As a rule, when a solution cannot be found, it is the tenant and not the management company that leaves – but there are exceptions in those cases when the landlord himself has not created the management company. An acceptable turnover for tenants during a given year may be 5% in any shopping center, but if that figure breaks above 10%, it may be time to reconsider certain management policies. On of the brightest examples is the striking of tenants at Atrium during the first year of the shopping center’s operation. Retailers demanded a decrease in rental rates, explaining that the management company was not spending enough on promotion. Later, as the retailers threatened to leave the center, the management company was required to begin negotiations to lower rental rates.
Analyzing these situations of conflict, all market players may come together for one goal – to avoid conflicts and to foresee as many of their differences in the lease planning phases. Beside the contractual base, ever professional shopping center uses a document such as the ‘Unified Rules of the Shopping Center.’ This establishes the procedures for work and for securing the property, as well as identifies the areas for smoking and for eating, schedules the blotting system, the periods of product loading, the maintenance of the center, the taking out of trash, and the times for opening and closing shops, as well as a mass of other issues. Often unscheduled increases in rental rates or the failure to pay rents might lead to conflicts. Practically every shopping center has seen incidents when tenants failed to pay what they were required to pay on time. Sometimes a management company may meet personally with a tenant after evaluating his financial potential and coming to the understanding that he may escape crisis if he settles his debts. If a successful agreement cannot be reached, the parties will part ways.

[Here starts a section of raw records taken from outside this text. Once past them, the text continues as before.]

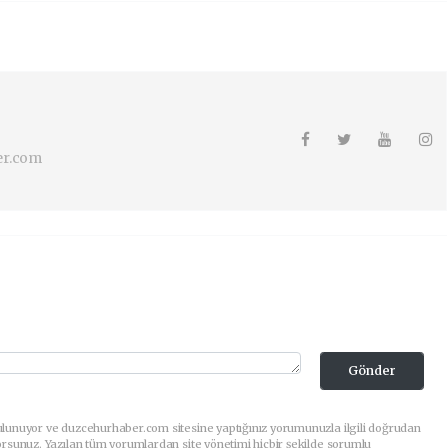
er.com
Gönder
ulunuyor ve duzcehurhaber.com sitesine yaptığınız yorumunuzla ilgili doğrudan
orsunuz. Yazılan tüm yorumlardan site yönetimi hiçbir şekilde sorumlu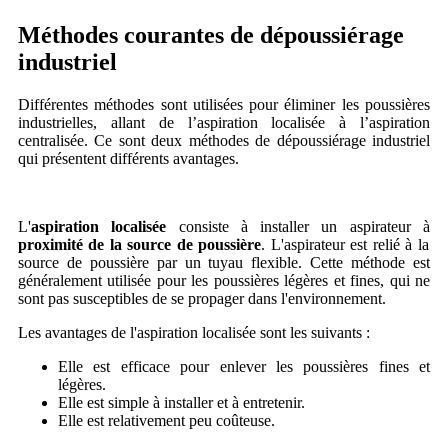
Méthodes courantes de dépoussiérage
industriel
Différentes méthodes sont utilisées pour éliminer les poussières
industrielles, allant de l’aspiration localisée à l’aspiration
centralisée. Ce sont deux méthodes de dépoussiérage industriel
qui présentent différents avantages.
L'
aspiration localisée
consiste à installer un aspirateur à
proximité de la source de poussière
. L'aspirateur est relié à la
source de poussière par un tuyau flexible. Cette méthode est
généralement utilisée pour les poussières légères et fines, qui ne
sont pas susceptibles de se propager dans l'environnement.
Les avantages de l'aspiration localisée sont les suivants :
Elle est efficace pour enlever les poussières fines et
légères.
Elle est simple à installer et à entretenir.
Elle est relativement peu coûteuse.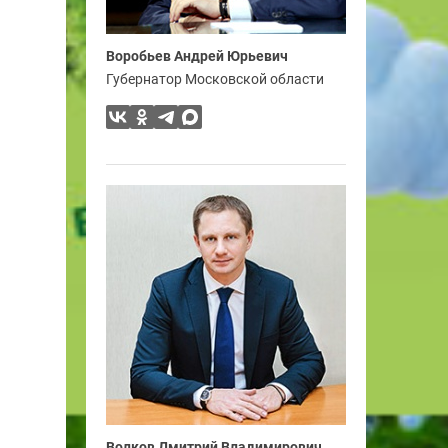
Воробьев Андрей Юрьевич
Губернатор Московской области
Волков Дмитрий Владимирович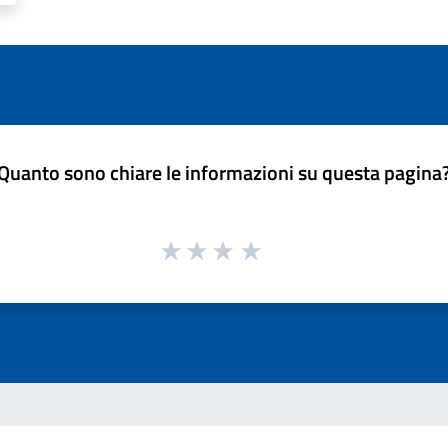
Quanto sono chiare le informazioni su questa pagina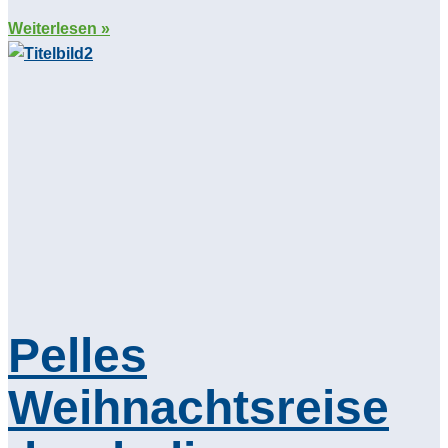
Weiterlesen »
Pelles
Weihnachtsreise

“If a tenant violates the conditions of his contract and fails to pay or systematically withholds his rental, communal, or service payments, or regularly violates the established rules of the shopping center, the shopping center might turn off his utilities and technical equipment or even confiscate the property. In this event, the arbitration court will settle the issue,” says Konstantin Sakharov.
Whose Side is the Management on?
It’s no secret that the management company is ultimately on the side of the landlord and will ultimately represent his or her interests. However, the management company might forget about the needs of the tenant. If tenants leave and take with them the landlord’s profits, this will not reflect well on the management company. This ‘swan, crab, and pike’ situation could lead to a crash, as it does in Krylov’s fable. A proper management company sincerely takes an interest in observing a balance between the landlord and the tenant.